I doubt it's Ryle's, as well; it's a Rylean-like summation, though, even if it's not Ryle's own opinion. But Polt doesn't get into questions of provenance.

Since Ryle's sentiment in the comment really doesn't tell us anything about how to handle the question of Heidegger's Nazism, I'm not sure how it's relevant. Likewise, whether or not Heidegger's criticisms of Husserl are untowardly connected is something that has to be determined, not assumed. The fact that a Nazi says something doesn't make it false, true, but it also doesn't make it non-Nazi in attitude, formulation, or substance; given that we are quite literally talking about a Nazi, that there is nothing about it that is Nazi has to be shown, not insisted upon a priori.
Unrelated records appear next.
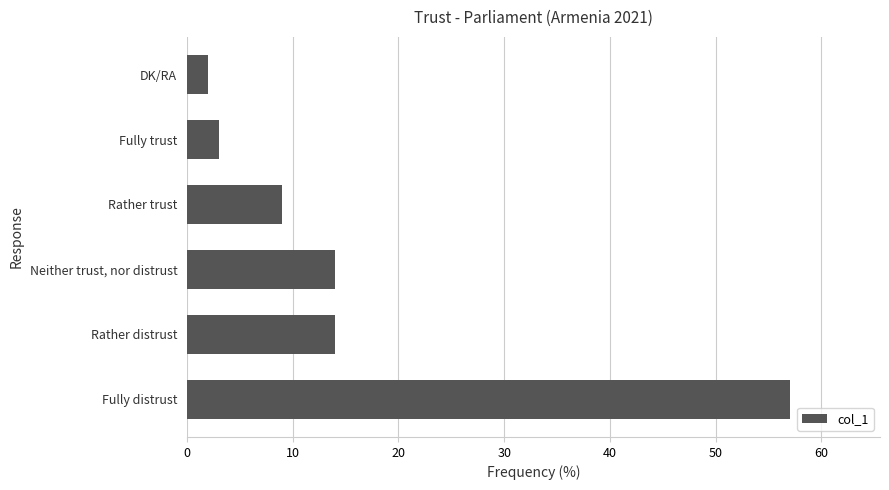

What is the sum of the values at Neither trust, nor distrust and Rather distrust?

28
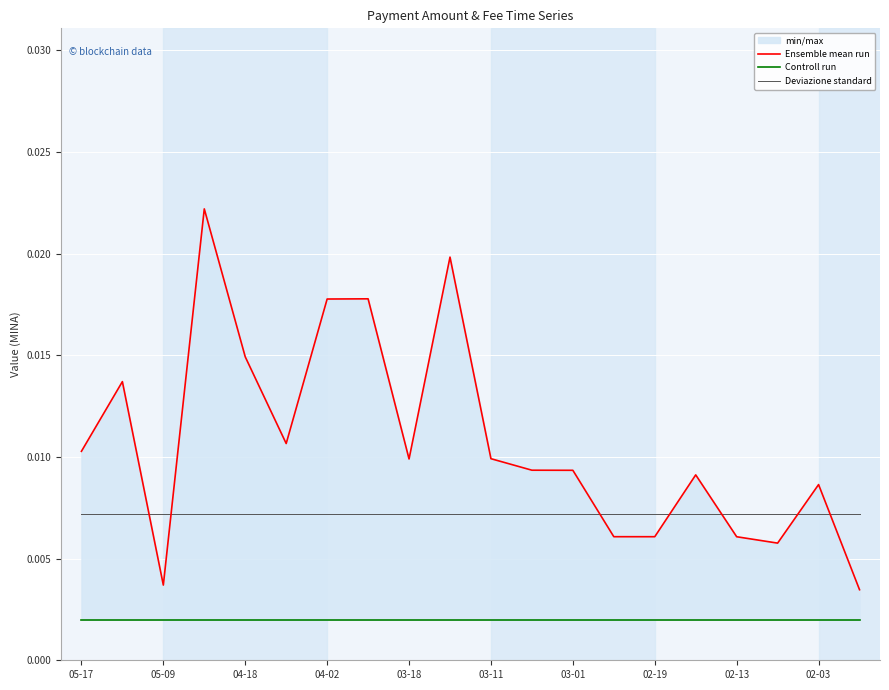

True or false: Controll run and Deviazione standard cross at least once.

False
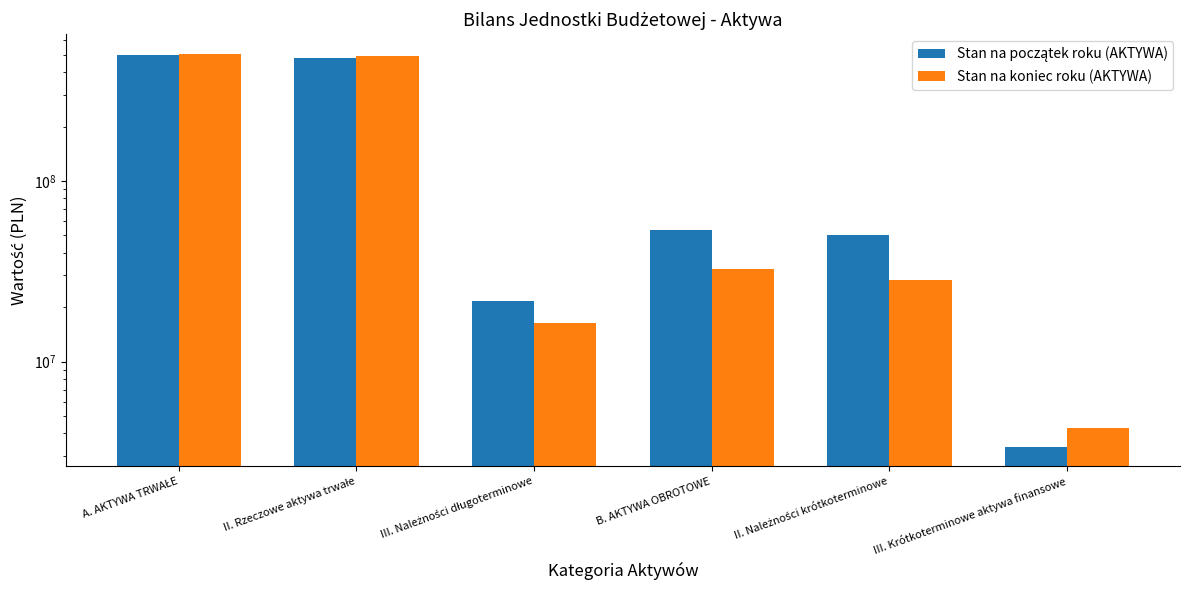

What is the label of the 1st bar from the left?

A. AKTYWA TRWAŁE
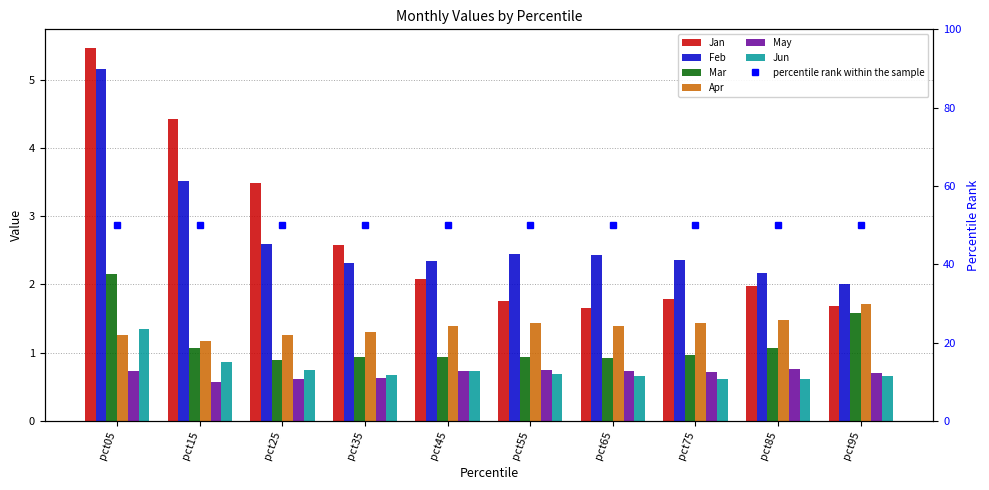

At which label does Feb reach its peak?

pct05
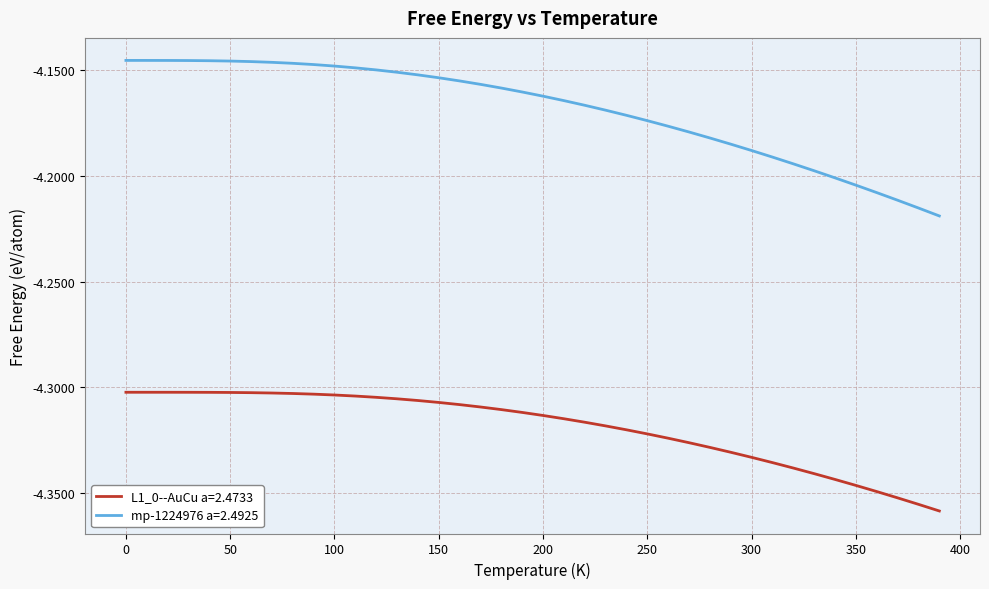

True or false: L1_0--AuCu a=2.4733 and mp-1224976 a=2.4925 cross at least once.

False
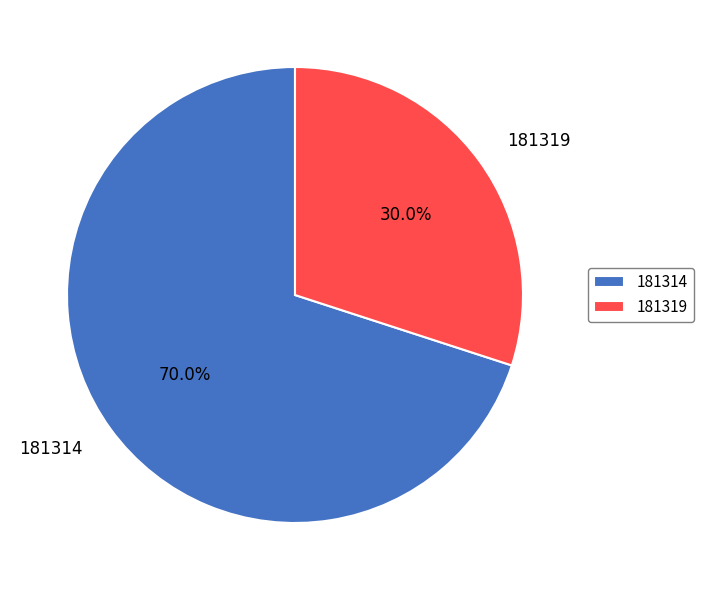

To the nearest percent, what is the difference between the largest and smallest slice percentages?

40%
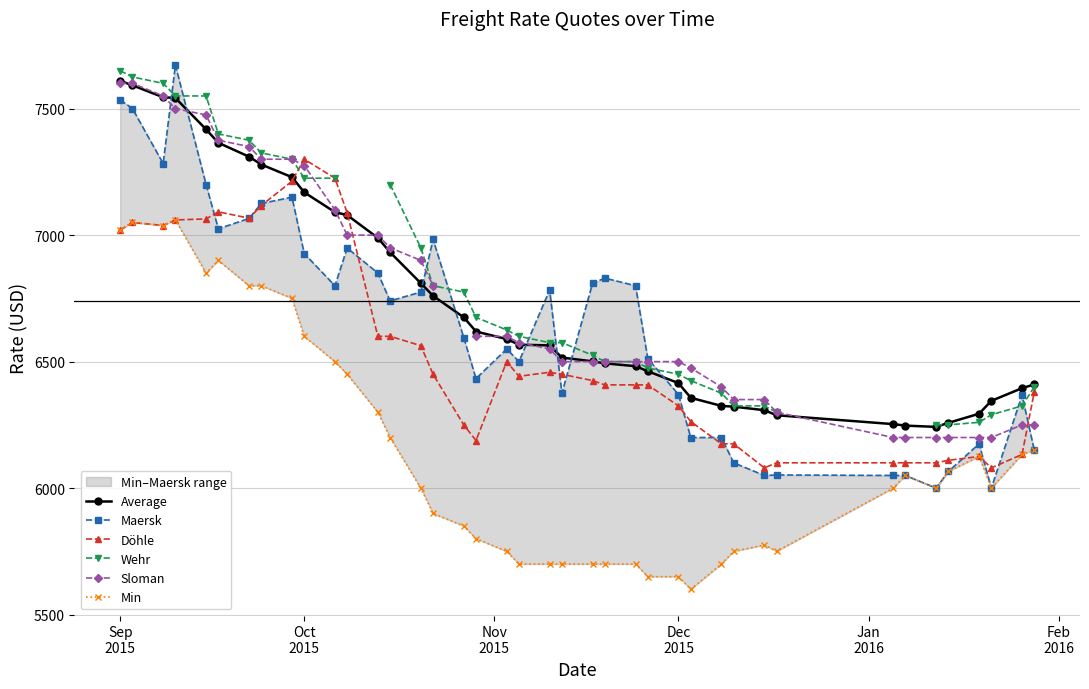

At how many categories does at least one series exceed 6103?

40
As I say, it has to be unwound and then rewound in such a way as to show that there is no Nazi distortion in it. If we can do that, fine and dandy; before we do it, though, we have no license to pretend that all is obviously safe.

Much of the problem lies precisely in reasoning by analogy here, which generally involves merely fooling ourselves by glossing over obviously significant differences. Nazism isn't a limited foible like drinking too much or sexual perversion, that might affect some philosophical fringes here and there but no more. It is a large-scale commitment; and, contrary to the tendency to insist on it as 'politics', it's not a merely political commitment like deciding one will support the Green Party in local elections. It carries a vision of technology, society, humanity. And this is undeniably so in Heidegger's case; Heidegger's own characterizations of his involvement, vague and weasely though they often are, links it with some of this major philosophical concerns. We should not fall into the hubris of pretending to know prior to all evidence what distortions such a commitment may or may not introduce into a philosophical approach, method, position, or system.